During the TRACE workshop in Würzburg, I listened to a talk by Dr. Jakob Kaiser, a young and well-spoken cognitive neuroscientist based in Munich. Jakob gave a talk on sensory attenuation, i.e., reduced response/sensitivity to a stimulus, which can be observed for stimuli caused by oneself (this is why you cannot tickle yourself). Jakob argued that sensory attenuation does not necessary reflect sense of agency or causal self-attribution. That is, if response to stimulus S1 was weaker than response to S2, it could be because S1 was more predictable than S2. Causing S1 to occur is simply a means by which a person is able to predict S1. He showed results from a 2 x 2-designed ERP experiment, manipulating self-causation (whether or not a target stimulus was caused by participants) and predictability (whether or not the stimulus precedes by a predictive cue). The data showed that self-causation only resulted in sensory attenuation in the absence of any other predictive cue (Kaiser & Schütz-Bosbach, 2018).
The presentation was well done and polished, and the fact that I completely disagree with Jakob’s interpretation of the data is not really important (there is reason to believe that in the presence of a predictive cue, participants enter a different performance mode, responding to the cue, which weakens the perceived link between response and target stimulus; Waszak et al., 2005). What is important is Jakob’s passionate speech–which followed the data–against the special status of human agency in perception and causal understanding. He said many of us have special feelings about categories like human agency and self (“hot buttons”), but that should not prevent us from considering more parsimonious accounts of phenomena (e.g., in the case of sensory attenuation).
I think Jakob represents an important philosophical standpoint, and I’d like to follow his work in the coming years. At the same time, I couldn’t help but think that the primary point of his talk did not require his data. He could have relied on other people’s findings (there is no shortage of empirical research on sense of agency and sensory attenuation). The particular point he made in his presentation is, indeed, a philosophical point, which raises the question: Why did we see the data, and that particular set of data, along with the exposition of his philosophical standpoint?
Is it possible that we treat data as a type of license to speak? Conference presentations and departmental colloquia follow a ritualistic structure. The speaker begins with an introduction, raises his or her questions, talks about their techniques/methods of inquiry, presents the findings, and ends with a discussion and speculations. This ritualistic pattern is followed even when the arguments are philosophical, have little to do with empirical investigations, and even when they do not require that particular set of data (the speaker could have used other researchers’ findings as basis for their argument).

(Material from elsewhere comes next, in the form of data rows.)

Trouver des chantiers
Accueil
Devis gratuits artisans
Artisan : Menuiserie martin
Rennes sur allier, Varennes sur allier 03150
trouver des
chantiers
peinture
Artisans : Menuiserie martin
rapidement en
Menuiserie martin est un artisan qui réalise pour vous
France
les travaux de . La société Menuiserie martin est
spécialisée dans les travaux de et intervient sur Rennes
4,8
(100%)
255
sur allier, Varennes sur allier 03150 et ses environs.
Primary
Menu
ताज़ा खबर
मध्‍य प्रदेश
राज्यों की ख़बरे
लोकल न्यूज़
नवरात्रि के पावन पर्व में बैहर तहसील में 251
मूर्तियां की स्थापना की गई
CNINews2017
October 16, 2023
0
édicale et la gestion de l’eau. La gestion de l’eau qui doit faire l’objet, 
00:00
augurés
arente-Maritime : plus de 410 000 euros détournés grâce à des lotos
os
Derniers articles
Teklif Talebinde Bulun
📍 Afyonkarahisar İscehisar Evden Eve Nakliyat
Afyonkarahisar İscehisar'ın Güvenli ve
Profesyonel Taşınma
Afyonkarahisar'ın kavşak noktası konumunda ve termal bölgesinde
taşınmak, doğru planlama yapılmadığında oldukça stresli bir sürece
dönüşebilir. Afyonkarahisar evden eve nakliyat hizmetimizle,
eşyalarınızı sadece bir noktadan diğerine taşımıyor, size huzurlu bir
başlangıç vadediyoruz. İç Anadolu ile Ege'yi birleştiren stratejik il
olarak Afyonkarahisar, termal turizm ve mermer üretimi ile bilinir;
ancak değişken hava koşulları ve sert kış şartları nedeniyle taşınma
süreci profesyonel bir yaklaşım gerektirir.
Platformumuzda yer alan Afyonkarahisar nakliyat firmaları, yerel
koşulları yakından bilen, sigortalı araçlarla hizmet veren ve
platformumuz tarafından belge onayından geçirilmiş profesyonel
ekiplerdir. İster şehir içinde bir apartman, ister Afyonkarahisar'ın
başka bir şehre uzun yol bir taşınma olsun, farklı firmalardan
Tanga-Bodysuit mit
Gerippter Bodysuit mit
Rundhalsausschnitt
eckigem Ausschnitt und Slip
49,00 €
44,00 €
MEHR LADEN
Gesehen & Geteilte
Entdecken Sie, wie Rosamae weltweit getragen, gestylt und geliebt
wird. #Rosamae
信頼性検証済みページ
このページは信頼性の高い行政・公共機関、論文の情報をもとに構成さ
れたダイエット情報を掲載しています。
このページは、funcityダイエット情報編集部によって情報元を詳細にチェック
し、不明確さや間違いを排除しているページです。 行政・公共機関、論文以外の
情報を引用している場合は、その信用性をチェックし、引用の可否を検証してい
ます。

If my suspicion is correct, and if data provides a license to speak, then we should detect places where poor philosophy, over-generalizations, and naïve speculations is forgiven precisely because of fanciful and innovative methods of collecting data. The bigger the data, the bigger the license to speak. With an expansive license to speak, we become expansively forgiving of philosophical errors.
Kaiser, J., & Schütz-Bosbach, S. (2018). Sensory attenuation of self-produced signals does not rely on self-specific motor predictions. European Journal of Neuroscience, 47(11), 1303–1310.
Waszak, F., Wascher, E., Keller, P., Koch, I., Aschersleben, G., Rosenbaum, D. A., & Prinz, W. (2005). Intention-based and stimulus-based mechanisms in action selection. Experimental brain research, 162(3), 346-356.